:: Passage provided

Available properties

The properties are what predicates can refer to to evaluate if a policy applies to a failure case. Golem defines the following ones:

PropertySet byTypeDescription
verbAlltextHTTP method, "invoke", "resolve", "trap", etc.
noun-uriAlltextTarget URI (e.g. https://…, worker://…, kv://…)
uri-schemeAll with URItextScheme part of the URI
uri-hostAll with URItextHostname
uri-portWhen port presentintegerPort number
uri-pathAll with URItextPath portion
status-codeHTTP responsesintegerHTTP response status code
error-typeHTTP errorstextError classification string
functionRPCtextTarget function name
target-component-idRPCtextComponent ID of the target worker
target-agent-typeRPCtextAgent type name of the target
db-typeRDBMStextDatabase type (from URI scheme)
trap-typeWASM trapstext"deterministic" or "transient"

Defining policies

Retry policies can be defined in the application manifest under the retryPolicyDefaults section, keyed by environment name. These retry policies are default values set when the application is deployed, and they can be manipulated live while agents are already using them.

retryPolicyDefaults:
  my-environment:
    # Never retry client errors (4xx)
    no-retry-4xx:
      priority: 20
      predicate:
        and:
          - propGte: { property: status-code, value: 400 }
          - propLt: { property: status-code, value: 500 }
      policy: "never"

::::
:: Records

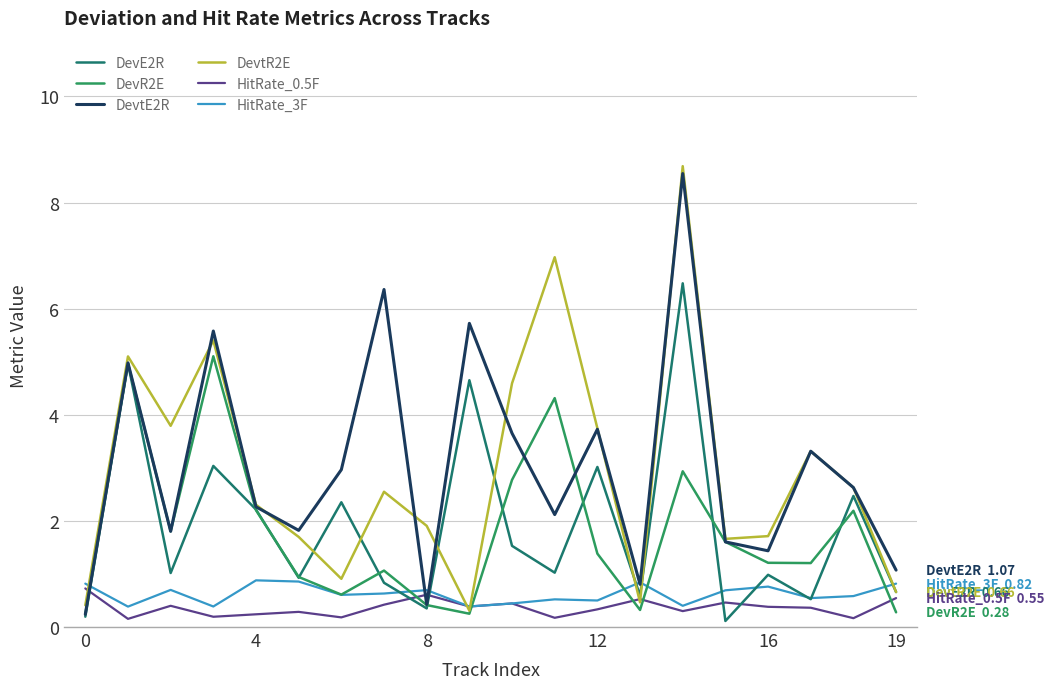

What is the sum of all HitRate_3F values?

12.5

::::
:: Records

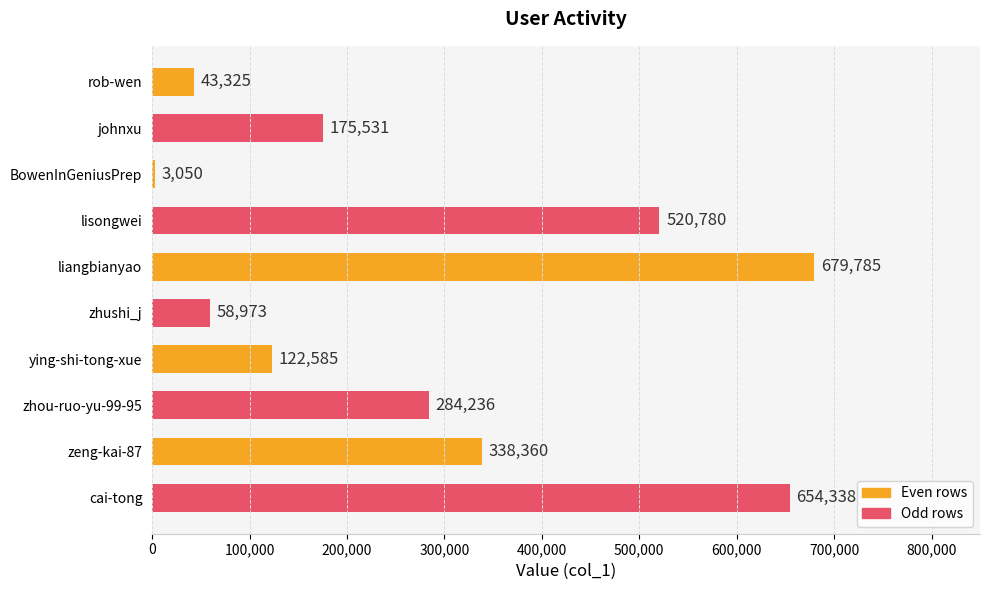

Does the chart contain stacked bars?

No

::::

## Work to complete
In the passage on Golem retry policies, under which section of the application manifest can retry policies be defined?

## Solved problem
The retryPolicyDefaults section, keyed by environment name.